What to expect

What to Expect of your Soldier

Your Soldier has learned the meaning of living the Army Values, has been tested in endurance, physical fitness and confidence, and there is a good chance he or she will be a completely different person with a different outlook on what is important in life. Be respectful of traditions and the change that your Soldier has gone through, re-adjustment can be tedious. Soldiers will likely talk less, eat quicker, and be less affectionate in public. This is all part of their training.Typically, Soldiers fresh out of Basic Training will not be allowed to change out of their uniforms and may be required to carry a water source at all times. They may also have pass restrictions, which may keep them on post or only allow them to leave during certain times. Do not expect your Soldier to be able to pick you up from the airport or do any of the driving; you will need to make your own transportation arrangements.

Fort Sill Graduations

Things to Think About

As a military family member or friend, you represent your Soldier. Do your best not to embarrass him or her in front of comrades.As a military family member or friend, you do not get special treatment. You can not use your Soldier’s rank as your own, or as an expectation of privilege.

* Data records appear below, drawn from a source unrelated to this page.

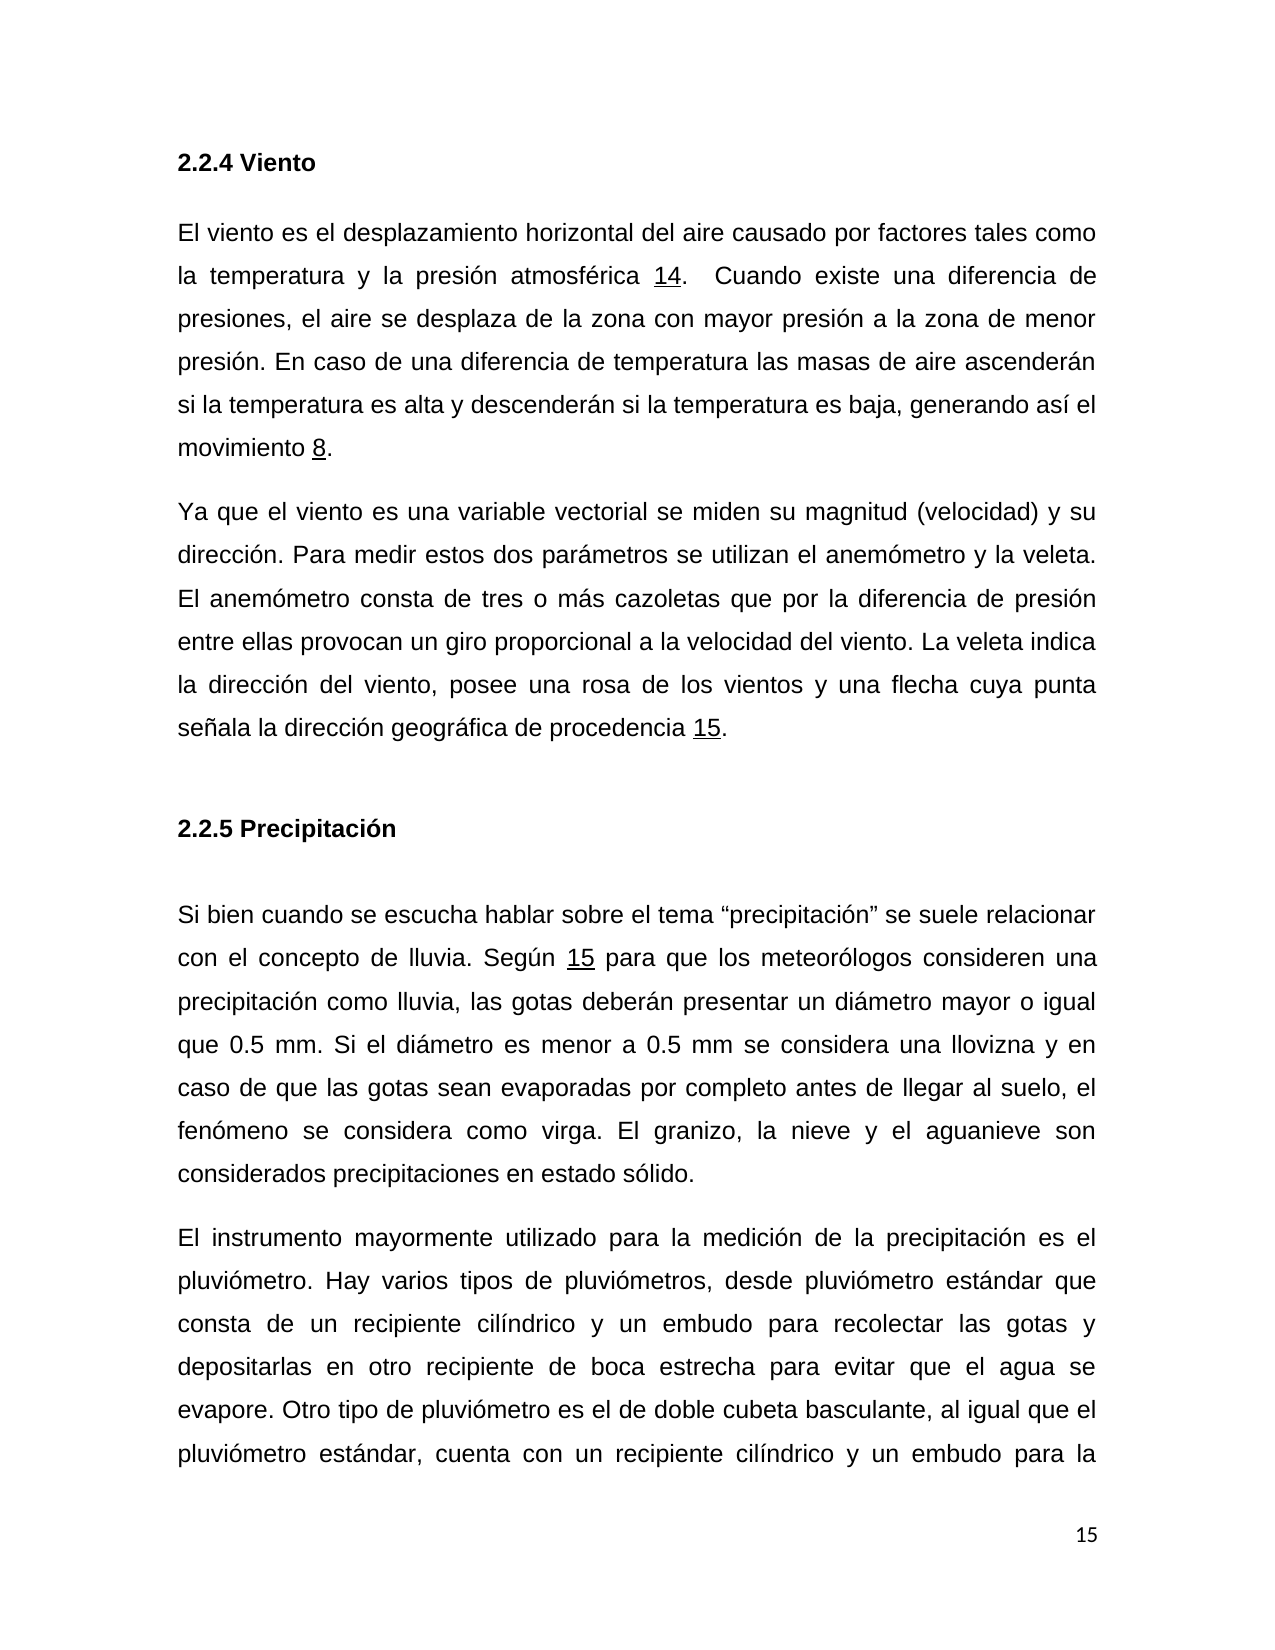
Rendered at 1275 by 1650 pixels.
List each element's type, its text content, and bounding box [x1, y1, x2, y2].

subtitle 2.2.5 Precipitación [177, 814, 1098, 843]
text El viento es el desplazamiento horizontal del aire causado por factores tales como la temperatura y la presión atmosférica . Cuando existe una diferencia de presiones, el aire se desplaza de la zona con mayor presión a la zona de menor presión. En caso de una diferencia de temperatura las masas de aire ascenderán si la temperatura es alta y descenderán si la temperatura es baja, generando así el movimiento . [177, 218, 1098, 462]
text Ya que el viento es una variable vectorial se miden su magnitud (velocidad) y su dirección. Para medir estos dos parámetros se utilizan el anemómetro y la veleta. El anemómetro consta de tres o más cazoletas que por la diferencia de presión entre ellas provocan un giro proporcional a la velocidad del viento. La veleta indica la dirección del viento, posee una rosa de los vientos y una flecha cuya punta señala la dirección geográfica de procedencia . [177, 497, 1098, 742]
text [177, 1223, 1098, 1467]
subtitle 2.2.4 Viento [177, 148, 1098, 176]
text Si bien cuando se escucha hablar sobre el tema “precipitación” se suele relacionar con el concepto de lluvia. Según para que los meteorólogos consideren una precipitación como lluvia, las gotas deberán presentar un diámetro mayor o igual que 0.5 mm. Si el diámetro es menor a 0.5 mm se considera una llovizna y en caso de que las gotas sean evaporadas por completo antes de llegar al suelo, el fenómeno se considera como virga. El granizo, la nieve y el aguanieve son considerados precipitaciones en estado sólido. [177, 900, 1098, 1188]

You are on the Army’s schedule while attending a military graduation. Be respectful of the fact that everything is subject to change, and does so often. A schedule is strictly enforced while in the Army, unless told otherwise. Ten minutes means ten minutes.

You may not get to see your Soldier immediately upon arrival. If you see your Soldier while he or she is in a formation and they do not smile, nod, wave or even look your way – do not be offended. They have been taught to act this way. You may not approach your Soldier while he or she is in a formation, standing in line or at other times when he or she is not released for personal time.

There is a rank structure in the Army, and Soldiers are expected to behave a certain way when in public and around higher-ranking Soldiers. Be respectful of that, and do not make fun of your Soldier for his or her behavior.

In the Army, the rules are not made to be broken. If your Soldier tells you that he or she is not allowed to do something or go somewhere, you must be respectful of those rules in order not to jeopardize your Soldier’s standing within the unit or even his or her career.

Soldiers are not allowed to: wear their headgear inside; chew gum while in uniform; smoke, drink, eat, or talk on a cellphone while walking; have their hands in their pockets except to place or remove an item; drink alcohol while in uniform; conduct public displays of affection.

Try to walk on the left side of your Soldier so that he or she may salute higher-ranking officers as necessary. Also, try to help them carry packages or bulky items as well as be the one pushing the stroller for the same reason.